With all WC the danger is any leakages or failures while you think all is going good, can destroy a lot. Most users build there own modded to achieve the best mix as the retailed setups are expensive yet compromised in at least one manner unless going highest end. IMHO, according to others who've used both, the CoolerMaster Aquagate linked above doesn't compare at all with the Zalman you're originally contemplating for CPU cooling. Maybe agentRed can report his CPU setup and temps idle/load for a better comparison but there's hardly any reviews of it and the previous Aquagate was well outdated. The ones who have tried it report too many problems (high temps at idle with P4's (50C+), loud fans at 2/3 etc), like 2 of my work colleagues and look here too.

Here's an old roundup of WC systems: http://www.xbitlabs.com/articles/coolers/display/16watercooling.html

Much reading I guess :grin:


----------



## agentRed (Nov 7, 2006)

Ahhh sure, I tried to find the old thread I made but I guess it's gone. 

*All temps are in °C. Ambient case temperatures were no greater than 27°C*

OK...so I've got this heater of a CPU...Pentium D 805. With the stock heatsink and fan running at 100%, my CPU was idling at 40 or so degrees. Under load it would break 60 sometimes. I got worried so I replaced it with a generic aircooler with a much higher RPM and CMF rating. It was -worse- than the stock. Now my CPU was idling at 45 and got to nearly 70 and cut off due to thermal shutdown. I took that cooler back (thanks to my local computer shop) and replaced it with one of those cylindrical Zalman heatsinks and the equivalent of Arctic Silver (it's a generic thing you can get from bestbuy, the specs are the same within .01% of each other). The Zalman was alright at first, it -seemed- to be working because my idle temp (fan @ 100%) was 38 and under load it didn't go over 48. Slowly but surely my idle and load temps rose to the point of actually being WORSE than my original, stock heatsink.
After that I returned that cooler as well and went with one of those Scythe Ninja 120mm's. Those HUGE ones...aaaannnd right off the bat the idle temps were at 40 again. I started to get really, really irritated. I couldn't have my CPU heating up like that, it was totally unacceptable. 
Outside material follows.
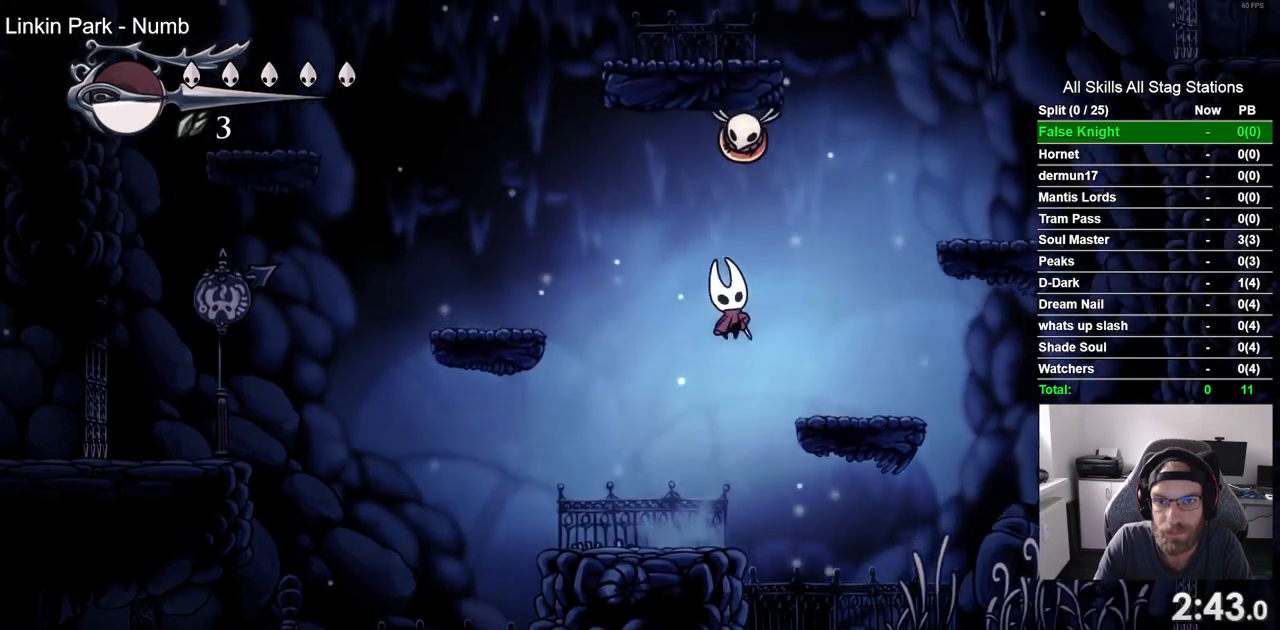
{"dt_ms": 500, "buttons": ["DPAD_RIGHT"], "left_stick": "center", "right_stick": "center", "events": [[133, "SQUARE", "up"], [150, "CROSS", "up"]]}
Now that I have the Aquagate, my CPU never breaks 30, no matter the conditions. Right now it's idling at 17. Hours of gameplay, second life, doesn't matter, it won't go over 30! I was very, very impressed by the Aquagate system, and at the price of one of those supposedly good Air-Coolers too!
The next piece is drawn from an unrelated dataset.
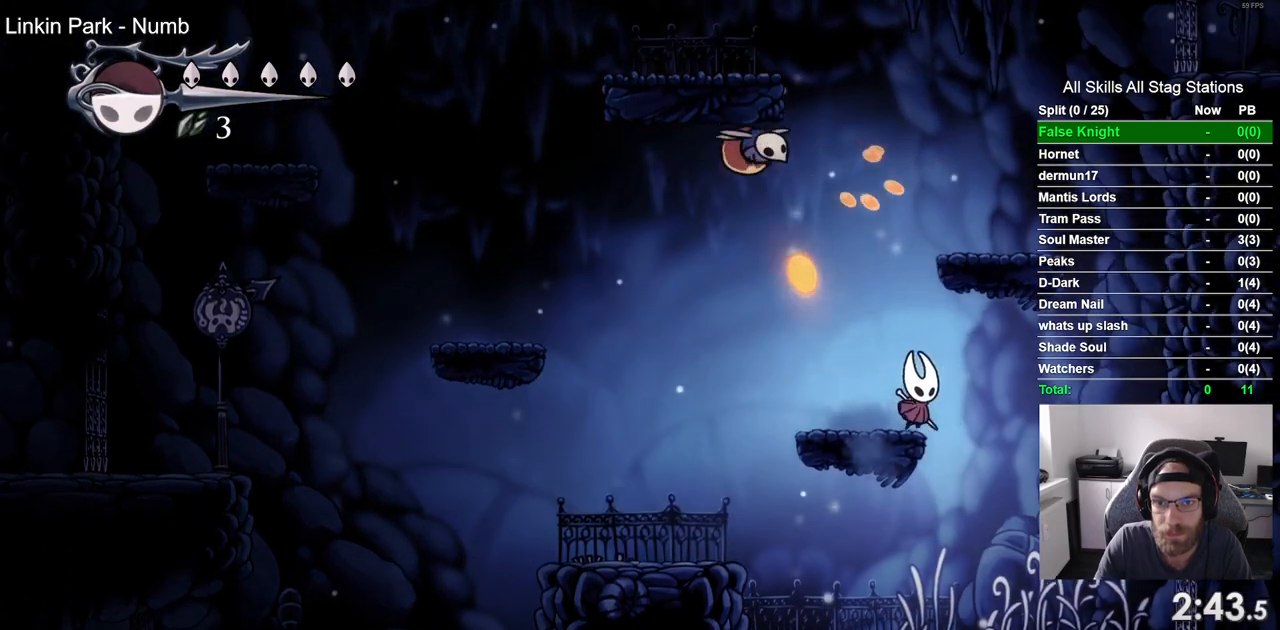
{"dt_ms": 500, "buttons": ["DPAD_LEFT"], "left_stick": "center", "right_stick": "center", "events": [[17, "CROSS", "down"], [33, "DPAD_RIGHT", "up"], [183, "DPAD_LEFT", "down"], [317, "SQUARE", "down"], [467, "SQUARE", "up"], [500, "CROSS", "up"]]}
As far as the fan is concerned, 90% of the noise created by the fan in the unit is caused by a mesh-like grille in the front of the unit which can be easily removed without voiding your warranty. I took mine out the first day I had it and replaced it with a regular chrome grille. In my opinion, it even looks better. Even on setting 3, it's still no where near as loud as a Vantec Tornado. Setting 2 is the compromise. It's still very very quiet but it's not SILENT but you still get decent cooling. 

All in all, I think the Aquagate would be an excellent choice. Hope it goes well for you


----------



## Indoril Nerevar (Jan 7, 2006)

Thanks for all the info, guys. Looks like I have a bit of reading and thinking to do.

In the meantime, my specs are on the left (under "My System"), and the CPU temp shows in the BIOS as being about 50C (60 seconds after being turned on).

Cheers


----------



## Kalim (Nov 24, 2006)

If thats at system startup, then it'll be 55-57C during regular idling and much more under load - like 70C.


----------



## pharoah (Aug 28, 2006)

hey indoril this is something coming out soon that may be worth a look.

http://www.hexus.net/content/item.php?item=8142


----------